Medical school is hard work, but it should still bring a sense of a reward at the end of the day. The David Geffen School of Medicine at UCLA hosts many social events and trips designed to help students relax and enjoy themselves, and just as importantly, to make friends in med school.
It was during one of these events — a trip to a music festival — that Jiwoon Chang, MD, and Abinav Baweja, MD, first connected over their passion for diverse music and UCLA basketball. The two met at orientation in 2011 and, throughout their first year, became part of a close-knit group of friends. Even after medical school the group stays in touch, but Dr. Chang and Dr. Baweja have an advantage: They matched into the same internal medicine residency program at New York University.
"Both of us ranked it as our first choice," says Dr. Baweja. "So on Match Day, we ran into each other and were just in tears. We couldn't believe that we got our number-one choice and that we would have a good friend in our residency program."
Here, they discuss why having friends in med school made the experience more fun and better prepared them for careers in medicine.
Forming a strong social circle in medical school helped Dr. Baweja and Dr. Chang maintain a sense of work-life balance and excel academically.
"Having close friends keeps your energy up and keeps you motivated" says Dr. Baweja. "Even when times are tough in medical school and you're really busy, it's all about wellness. We had so much collective social outpouring amongst our friends. We went on several trips that were sponsored by the [David Geffen School of Medicine's] wellness committee. We went snowboarding in northern California and got together regularly for dinner or just to hang out. That made the experience of medical school so much better."
"For me," he admits, "it was more fun than college."
Even during their third and fourth years, when the group underwent rotations at different hospitals, they made it a priority to get together. Using an email thread called "Excessive Mastication," they arranged weekly dinners at novel restaurants throughout LA, employing the student guidebook as their resource.
"These friendships prevented me from burning out in medical school," says Dr. Chang. "They allowed me to become a better student in class and [at various] hospitals."
The group also hosted study groups at one another's apartments to prepare for exams. "Studying with friends made me more motivated to get work done and to learn," recalls Dr. Baweja. "Prior to our board exam, we did weekly assignment rotations where one of us would prepare a summary of some topic related to the exam and present it to everyone else. That really helped academics and further enhanced our bond."

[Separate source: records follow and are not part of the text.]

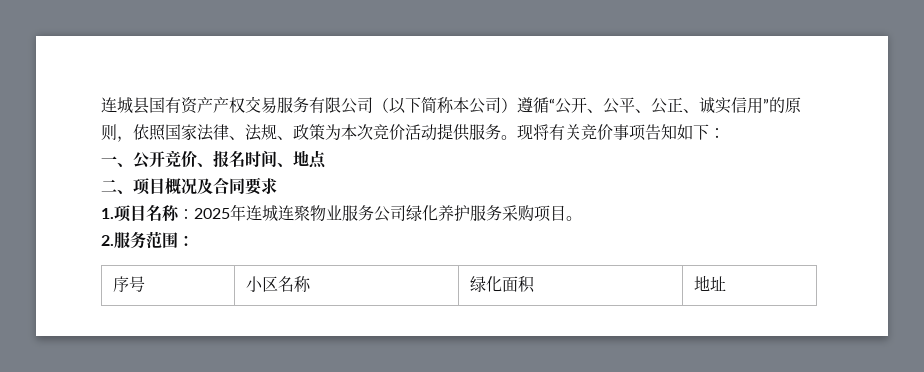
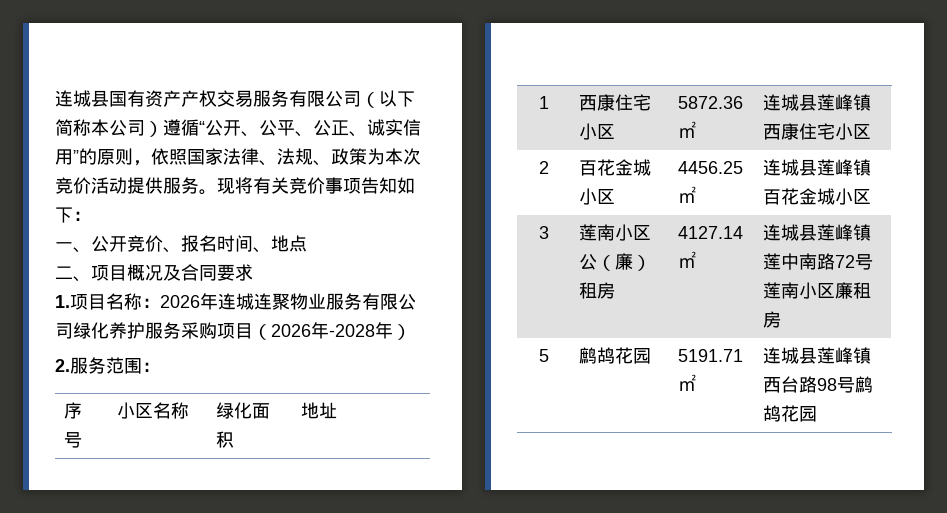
[194,208,230,219] 2025 -> [160,295,200,308] 2026
(374, 213) none -> [362,293,398,310] 有限
[566,216,582,221] 。 -> [253,322,411,340] （2026年-2028年）
(727, 283) none -> [539,96,549,109] [579,94,652,111] [579,123,616,140] [678,96,744,109] [678,121,697,138] [763,94,872,111] [763,123,872,140] [539,161,549,174] [579,159,652,176] [579,188,616,205] [678,161,744,174] [678,186,697,203] [763,159,872,176] [763,188,872,205] [539,226,549,239] [579,224,652,241] [579,253,652,271] [579,282,616,299] [678,226,744,239] [678,251,697,268] [763,224,872,241] [763,253,874,270] [763,282,872,299] [763,311,782,328] [539,349,549,362] [579,347,652,364] [678,349,744,362] [678,374,697,391] [763,347,872,364] [763,376,874,393] [763,405,818,422] // 1 | 西康住宅小区 | 5872.36㎡ | 连城县莲峰镇西康住宅小区 // 2 | 百花金城小区 | 4456.25㎡ | 连城县莲峰镇百花金城小区 // 3 | 莲南小区公（廉）租房 | 4127.14㎡ | 连城县莲峰镇莲中南路72号莲南小区廉租房 // 5 | 鹧鸪花园 | 5191.71㎡ | 连城县莲峰镇西台路98号鹧鸪花园

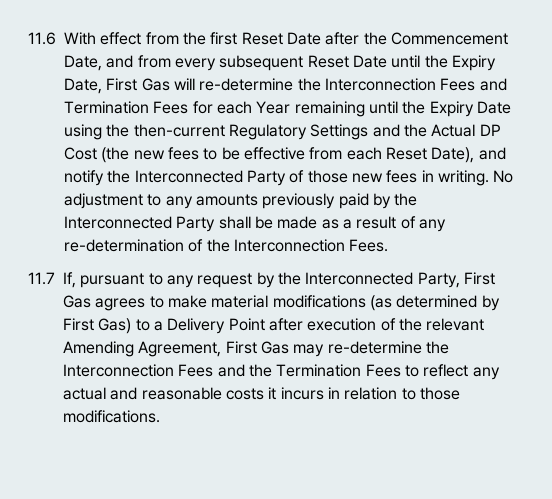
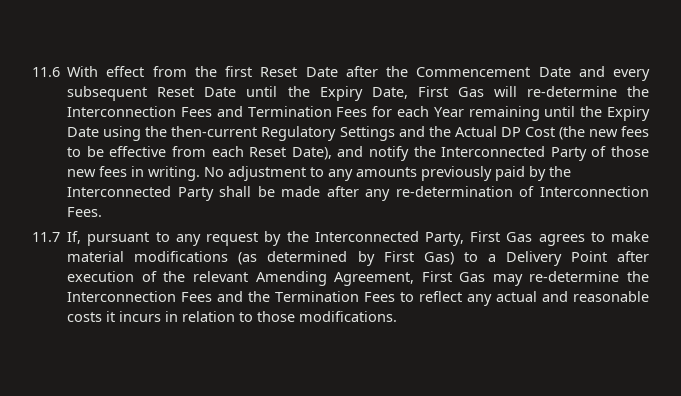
[64,55,171,71] Date, and from -> [538,66,605,77] Date and
[321,216,416,229] as a result of -> [326,186,359,197] after
[206,239,230,252] the -> (535, 191) none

Whereas premed programs can be very competitive — making it challenging for students to form strong friendships despite scholastic interests — medical school is a more collaborative environment. Dr. Chang and Dr. Baweja both consider this important training for future doctors.
"At the end of the day, having close friends in medical school really drives your experience as a doctor," says Dr. Baweja. "Being a doctor is all about dealing with people — patients, nurses, staff and other professionals — and being able to relate to diverse groups of people, on both a professional and human level."
Dr. Chang agrees: "Medical school can be challenging as students are on a steep learning curve and witness the humanistic side of medicine in the hospital for the first time. I think the most important set of skills to learn from medical school is forming strong connections, working together and sharing knowledge to work toward the same goal."